To do that, we don’t want to be idle. My friends are busy all the time. A finely calibrated combination of work and leisure can be the pot of gold at the end of the rainbow. With experience, accomplishments and finely-tuned people skills garnered during a successful career, boomers are able to embark on new endeavours that showcase their talents. Many of us are working at part time jobs or freelancing in occupations at which we always wished to excel, but couldn’t for lack of time or compensation. In my case, I’m writing: novels, blogs and magazine articles. It’s the life I wanted to have, but couldn’t afford until I retired and discovered that a combination of pension and free lance earnings could deliver the type of life I only dreamed of before stepping down from a full time job.

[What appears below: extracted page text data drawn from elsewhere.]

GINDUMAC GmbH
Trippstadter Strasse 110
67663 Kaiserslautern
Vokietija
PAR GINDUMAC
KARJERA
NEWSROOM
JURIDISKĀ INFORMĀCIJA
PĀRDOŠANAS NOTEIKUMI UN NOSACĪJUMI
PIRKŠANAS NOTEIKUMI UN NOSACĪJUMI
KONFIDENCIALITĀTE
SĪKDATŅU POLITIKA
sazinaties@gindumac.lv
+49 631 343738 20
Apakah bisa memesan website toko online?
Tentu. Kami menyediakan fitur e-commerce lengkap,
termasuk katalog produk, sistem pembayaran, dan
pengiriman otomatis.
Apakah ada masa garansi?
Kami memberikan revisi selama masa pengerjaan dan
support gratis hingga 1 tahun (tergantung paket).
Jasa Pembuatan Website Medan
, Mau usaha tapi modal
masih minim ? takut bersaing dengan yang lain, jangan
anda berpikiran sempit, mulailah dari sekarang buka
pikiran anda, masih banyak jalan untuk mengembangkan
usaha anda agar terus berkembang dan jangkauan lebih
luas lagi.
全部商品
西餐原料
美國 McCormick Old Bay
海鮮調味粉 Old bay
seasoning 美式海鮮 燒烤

Of the three I’s, isolation is the most dreaded by boomers. Personally, I’d rather be struggling financially than struggling with loneliness. That’s why I caution new retirees to make certain they will be happy if they pick up stakes and move to a new city, let alone a new province or country. Not only is moving in the same high stress category as losing a spouse, it’s wildly expensive, exhausting and there are creative solutions to funding the expenses of aging in place. There are lines of credit, reverse mortgages, part-time work and new strategies such as Airbnb. The other day my spouse and I discussed offering a room in our house with Airbnb, if money got tight. Singles and couples our age are traveling more than ever and staying with like-minded hosts could be an attractive and economical alternative to hotels.
Don Shiner, an associate professor of marketing at Mount Saint Vincent University in Halifax who has studied the housing needs of aging Canadians recently told the Globe and Mail that, “Long accustomed to debt, boomers are far more open than their parents’ generation to carrying a mortgage in retirement.” According to Shiner, “Home means being near the people you love, being able to the do the things you love and being able to be in control of your life. It doesn’t mean living in the middle of nowhere in a brownfield high-rise knowing no one.”
Beware the three “I’s”, being ignored, being idle and being isolated and there’s a good chance that your retirement will turn out just fine.